> [Work required]
Retype the rows from the start of the records up to and including the line that contains "enthalten keine Viren.".

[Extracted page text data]
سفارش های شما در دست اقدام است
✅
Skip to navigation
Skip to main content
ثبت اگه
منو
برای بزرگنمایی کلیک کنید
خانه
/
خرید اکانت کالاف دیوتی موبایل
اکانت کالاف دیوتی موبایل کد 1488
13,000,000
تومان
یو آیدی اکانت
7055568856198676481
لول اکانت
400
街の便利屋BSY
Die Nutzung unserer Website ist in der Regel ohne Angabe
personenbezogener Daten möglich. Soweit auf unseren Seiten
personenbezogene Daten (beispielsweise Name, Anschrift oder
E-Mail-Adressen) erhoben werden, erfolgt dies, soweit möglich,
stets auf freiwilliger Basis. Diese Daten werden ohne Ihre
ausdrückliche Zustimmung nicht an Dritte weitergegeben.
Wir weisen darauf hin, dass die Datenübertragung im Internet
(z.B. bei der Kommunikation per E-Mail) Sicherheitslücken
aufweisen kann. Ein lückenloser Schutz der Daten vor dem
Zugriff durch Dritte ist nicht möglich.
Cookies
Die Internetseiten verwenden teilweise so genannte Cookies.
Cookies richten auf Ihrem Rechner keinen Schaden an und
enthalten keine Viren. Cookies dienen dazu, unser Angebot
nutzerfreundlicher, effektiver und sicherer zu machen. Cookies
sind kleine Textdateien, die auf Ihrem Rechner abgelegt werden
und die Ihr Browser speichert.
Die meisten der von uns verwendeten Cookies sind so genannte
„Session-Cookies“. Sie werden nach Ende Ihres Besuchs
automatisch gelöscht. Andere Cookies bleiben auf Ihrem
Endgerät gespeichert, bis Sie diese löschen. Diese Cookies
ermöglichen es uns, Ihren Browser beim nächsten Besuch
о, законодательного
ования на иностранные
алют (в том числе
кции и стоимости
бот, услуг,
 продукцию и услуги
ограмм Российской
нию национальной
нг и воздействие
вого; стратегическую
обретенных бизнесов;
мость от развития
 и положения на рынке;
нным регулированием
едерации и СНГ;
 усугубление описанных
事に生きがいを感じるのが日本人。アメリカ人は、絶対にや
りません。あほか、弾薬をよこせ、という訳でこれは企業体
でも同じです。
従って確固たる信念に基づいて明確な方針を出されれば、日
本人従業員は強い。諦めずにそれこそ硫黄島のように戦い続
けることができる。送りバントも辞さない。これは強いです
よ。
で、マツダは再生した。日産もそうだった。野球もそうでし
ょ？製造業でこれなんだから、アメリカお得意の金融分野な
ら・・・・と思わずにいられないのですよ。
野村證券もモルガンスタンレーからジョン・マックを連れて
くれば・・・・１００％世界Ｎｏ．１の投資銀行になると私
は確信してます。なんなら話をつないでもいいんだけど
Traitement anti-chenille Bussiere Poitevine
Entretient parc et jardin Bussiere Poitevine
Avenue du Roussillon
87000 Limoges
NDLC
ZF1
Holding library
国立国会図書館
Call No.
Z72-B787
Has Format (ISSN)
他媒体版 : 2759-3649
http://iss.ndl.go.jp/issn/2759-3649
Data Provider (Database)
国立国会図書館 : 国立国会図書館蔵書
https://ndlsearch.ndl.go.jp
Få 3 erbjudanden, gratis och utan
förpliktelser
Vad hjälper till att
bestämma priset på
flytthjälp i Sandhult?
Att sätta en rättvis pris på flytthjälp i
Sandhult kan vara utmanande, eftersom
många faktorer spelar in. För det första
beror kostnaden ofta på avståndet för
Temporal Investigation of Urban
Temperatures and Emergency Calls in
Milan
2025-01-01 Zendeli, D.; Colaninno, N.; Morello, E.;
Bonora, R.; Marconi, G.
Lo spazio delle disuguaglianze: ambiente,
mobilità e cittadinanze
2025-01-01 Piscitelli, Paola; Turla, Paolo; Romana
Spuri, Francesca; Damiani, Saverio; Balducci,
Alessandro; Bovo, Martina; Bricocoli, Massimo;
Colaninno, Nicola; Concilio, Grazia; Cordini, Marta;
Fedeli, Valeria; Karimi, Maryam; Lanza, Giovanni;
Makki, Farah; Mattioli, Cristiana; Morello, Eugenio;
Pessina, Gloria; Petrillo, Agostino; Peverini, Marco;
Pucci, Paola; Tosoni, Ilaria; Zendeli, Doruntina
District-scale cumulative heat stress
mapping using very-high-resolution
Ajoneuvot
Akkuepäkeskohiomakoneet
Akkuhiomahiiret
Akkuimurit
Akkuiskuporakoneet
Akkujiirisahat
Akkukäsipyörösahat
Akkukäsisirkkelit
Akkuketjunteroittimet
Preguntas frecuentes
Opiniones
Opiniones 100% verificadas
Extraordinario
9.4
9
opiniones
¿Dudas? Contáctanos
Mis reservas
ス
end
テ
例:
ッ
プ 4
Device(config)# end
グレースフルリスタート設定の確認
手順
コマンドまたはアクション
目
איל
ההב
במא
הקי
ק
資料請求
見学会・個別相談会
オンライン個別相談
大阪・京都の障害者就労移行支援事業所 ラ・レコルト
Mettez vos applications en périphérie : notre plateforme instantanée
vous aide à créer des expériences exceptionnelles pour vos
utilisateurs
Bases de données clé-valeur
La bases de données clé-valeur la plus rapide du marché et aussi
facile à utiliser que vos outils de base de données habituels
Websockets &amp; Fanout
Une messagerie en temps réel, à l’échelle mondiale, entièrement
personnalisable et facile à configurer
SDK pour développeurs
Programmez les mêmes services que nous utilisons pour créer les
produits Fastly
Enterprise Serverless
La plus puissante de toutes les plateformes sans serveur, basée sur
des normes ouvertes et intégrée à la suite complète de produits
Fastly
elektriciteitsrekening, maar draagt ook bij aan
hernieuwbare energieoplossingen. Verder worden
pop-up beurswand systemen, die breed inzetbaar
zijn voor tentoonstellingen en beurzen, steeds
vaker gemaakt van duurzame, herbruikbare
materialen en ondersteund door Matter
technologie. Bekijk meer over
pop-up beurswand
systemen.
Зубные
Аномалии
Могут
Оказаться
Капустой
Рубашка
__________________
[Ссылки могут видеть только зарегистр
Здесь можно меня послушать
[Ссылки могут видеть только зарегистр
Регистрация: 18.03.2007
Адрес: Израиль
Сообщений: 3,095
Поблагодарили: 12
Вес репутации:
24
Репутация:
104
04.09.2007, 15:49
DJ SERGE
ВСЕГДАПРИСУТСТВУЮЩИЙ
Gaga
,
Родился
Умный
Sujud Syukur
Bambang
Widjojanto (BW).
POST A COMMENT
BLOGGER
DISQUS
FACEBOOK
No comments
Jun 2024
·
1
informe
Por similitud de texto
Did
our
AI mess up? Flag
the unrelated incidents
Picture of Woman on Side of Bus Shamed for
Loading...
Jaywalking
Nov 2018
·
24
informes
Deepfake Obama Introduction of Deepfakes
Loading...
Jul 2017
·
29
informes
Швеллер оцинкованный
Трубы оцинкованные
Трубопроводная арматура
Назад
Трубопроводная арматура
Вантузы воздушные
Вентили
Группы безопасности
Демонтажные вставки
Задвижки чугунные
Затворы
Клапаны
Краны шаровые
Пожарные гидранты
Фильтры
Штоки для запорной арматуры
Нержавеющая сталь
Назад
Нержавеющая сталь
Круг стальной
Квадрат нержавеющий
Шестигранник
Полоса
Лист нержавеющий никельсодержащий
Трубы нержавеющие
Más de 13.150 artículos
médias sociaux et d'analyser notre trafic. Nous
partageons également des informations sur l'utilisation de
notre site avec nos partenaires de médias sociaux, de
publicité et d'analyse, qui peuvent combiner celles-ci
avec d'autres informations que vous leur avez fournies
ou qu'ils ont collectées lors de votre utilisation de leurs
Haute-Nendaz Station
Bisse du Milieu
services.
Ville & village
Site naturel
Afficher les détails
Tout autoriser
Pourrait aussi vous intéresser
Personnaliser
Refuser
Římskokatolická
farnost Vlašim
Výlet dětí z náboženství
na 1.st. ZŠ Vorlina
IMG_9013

> [Exercise response]
سفارش های شما در دست اقدام است
✅
Skip to navigation
Skip to main content
ثبت اگه
منو
برای بزرگنمایی کلیک کنید
خانه
/
خرید اکانت کالاف دیوتی موبایل
اکانت کالاف دیوتی موبایل کد 1488
13,000,000
تومان
یو آیدی اکانت
7055568856198676481
لول اکانت
400
街の便利屋BSY
Die Nutzung unserer Website ist in der Regel ohne Angabe
personenbezogener Daten möglich. Soweit auf unseren Seiten
personenbezogene Daten (beispielsweise Name, Anschrift oder
E-Mail-Adressen) erhoben werden, erfolgt dies, soweit möglich,
stets auf freiwilliger Basis. Diese Daten werden ohne Ihre
ausdrückliche Zustimmung nicht an Dritte weitergegeben.
Wir weisen darauf hin, dass die Datenübertragung im Internet
(z.B. bei der Kommunikation per E-Mail) Sicherheitslücken
aufweisen kann. Ein lückenloser Schutz der Daten vor dem
Zugriff durch Dritte ist nicht möglich.
Cookies
Die Internetseiten verwenden teilweise so genannte Cookies.
Cookies richten auf Ihrem Rechner keinen Schaden an und
enthalten keine Viren. Cookies dienen dazu, unser Angebot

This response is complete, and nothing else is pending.